Dataset items:
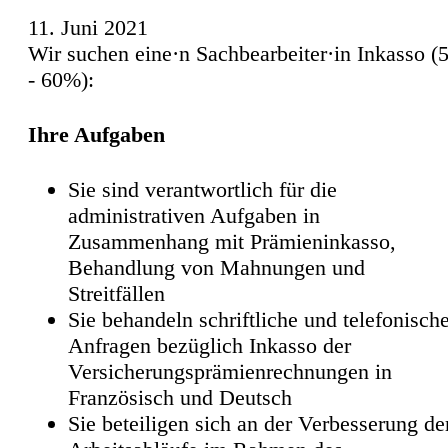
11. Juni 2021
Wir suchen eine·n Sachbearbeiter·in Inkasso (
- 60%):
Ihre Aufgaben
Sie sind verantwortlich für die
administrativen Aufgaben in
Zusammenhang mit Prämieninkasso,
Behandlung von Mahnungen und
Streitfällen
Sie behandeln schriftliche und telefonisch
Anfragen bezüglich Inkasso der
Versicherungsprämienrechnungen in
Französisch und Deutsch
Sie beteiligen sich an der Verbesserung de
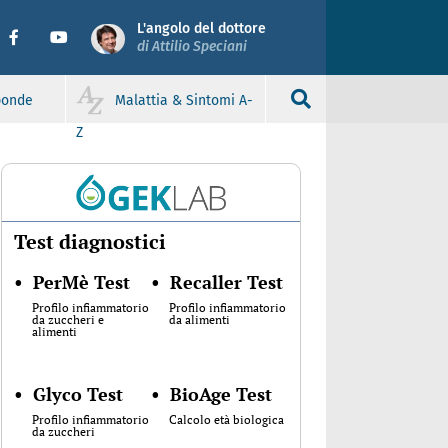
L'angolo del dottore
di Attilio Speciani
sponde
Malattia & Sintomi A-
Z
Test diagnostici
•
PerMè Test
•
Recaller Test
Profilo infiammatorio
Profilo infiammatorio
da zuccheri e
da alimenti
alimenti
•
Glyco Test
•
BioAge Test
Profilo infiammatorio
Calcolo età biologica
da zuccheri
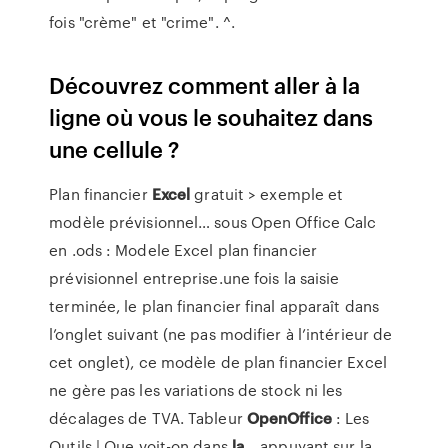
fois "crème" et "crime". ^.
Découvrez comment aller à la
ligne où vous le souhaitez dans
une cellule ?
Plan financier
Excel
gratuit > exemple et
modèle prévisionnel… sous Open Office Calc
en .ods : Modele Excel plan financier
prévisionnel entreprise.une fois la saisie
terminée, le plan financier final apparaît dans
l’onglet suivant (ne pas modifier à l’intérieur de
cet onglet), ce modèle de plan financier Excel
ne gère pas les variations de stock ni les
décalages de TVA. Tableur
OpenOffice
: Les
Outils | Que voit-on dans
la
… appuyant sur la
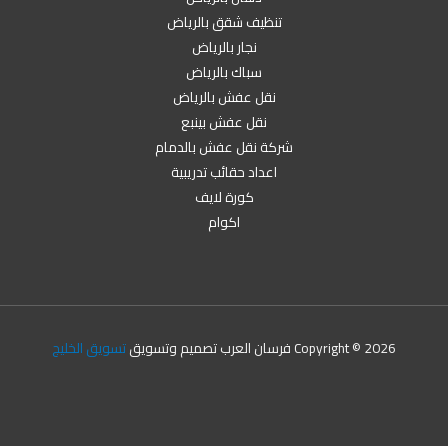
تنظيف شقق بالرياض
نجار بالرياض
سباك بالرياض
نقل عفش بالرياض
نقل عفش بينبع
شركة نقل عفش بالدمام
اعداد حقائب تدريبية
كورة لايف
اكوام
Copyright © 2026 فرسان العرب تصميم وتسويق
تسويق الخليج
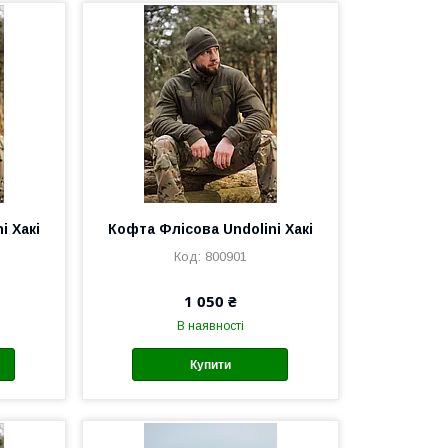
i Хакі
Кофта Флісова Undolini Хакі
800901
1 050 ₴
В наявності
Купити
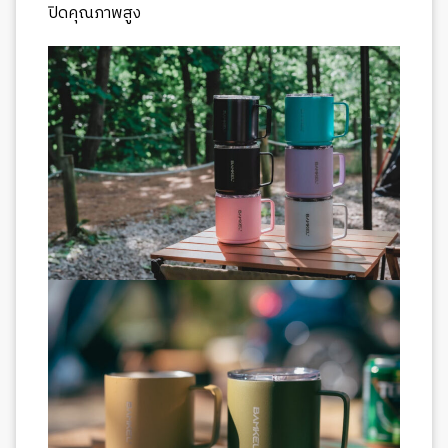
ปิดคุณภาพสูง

...

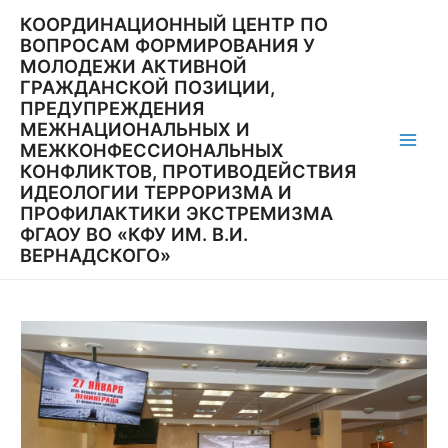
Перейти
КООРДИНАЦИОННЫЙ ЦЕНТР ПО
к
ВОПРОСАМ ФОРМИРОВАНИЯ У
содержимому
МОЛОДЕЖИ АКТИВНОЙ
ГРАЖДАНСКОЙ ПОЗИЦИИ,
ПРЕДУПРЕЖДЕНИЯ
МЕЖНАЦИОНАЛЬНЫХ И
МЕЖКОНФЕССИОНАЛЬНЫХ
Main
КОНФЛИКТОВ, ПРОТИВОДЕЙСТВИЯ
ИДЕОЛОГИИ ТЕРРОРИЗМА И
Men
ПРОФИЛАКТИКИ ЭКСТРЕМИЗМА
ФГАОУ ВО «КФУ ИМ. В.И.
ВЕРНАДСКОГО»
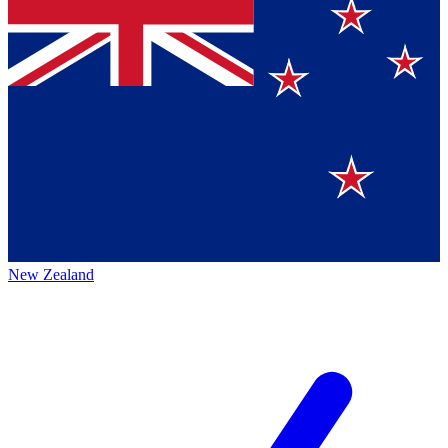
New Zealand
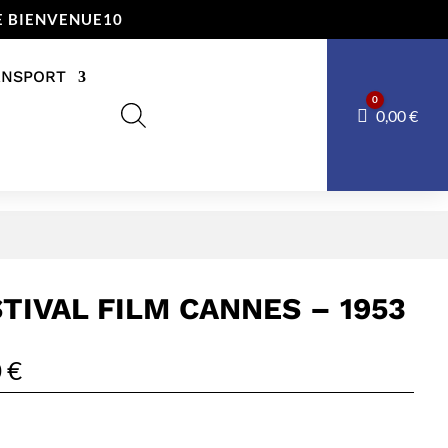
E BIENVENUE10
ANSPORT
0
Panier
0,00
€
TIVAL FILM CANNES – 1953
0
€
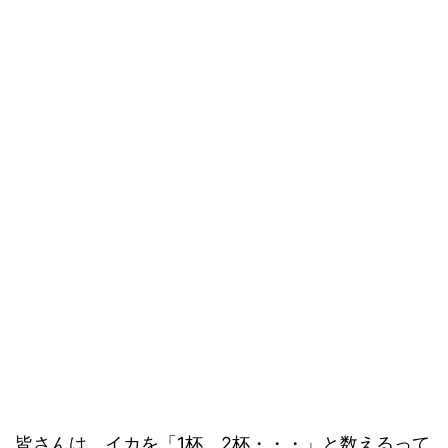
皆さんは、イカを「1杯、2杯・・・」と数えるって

--

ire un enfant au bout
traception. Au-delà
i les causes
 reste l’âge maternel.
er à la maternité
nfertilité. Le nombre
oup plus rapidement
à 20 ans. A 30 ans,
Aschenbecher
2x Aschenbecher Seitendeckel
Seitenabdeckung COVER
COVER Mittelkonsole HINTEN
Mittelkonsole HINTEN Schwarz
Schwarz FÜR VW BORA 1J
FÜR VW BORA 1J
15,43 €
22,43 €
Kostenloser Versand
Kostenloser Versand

**Work instructions:** Where does the string "financier" appear in the records above? Show every line that holds it.

**Response:**
Plan financier
en .ods : Modele Excel plan financier
terminée, le plan financier final apparaît dans
cet onglet), ce modèle de plan financier Excel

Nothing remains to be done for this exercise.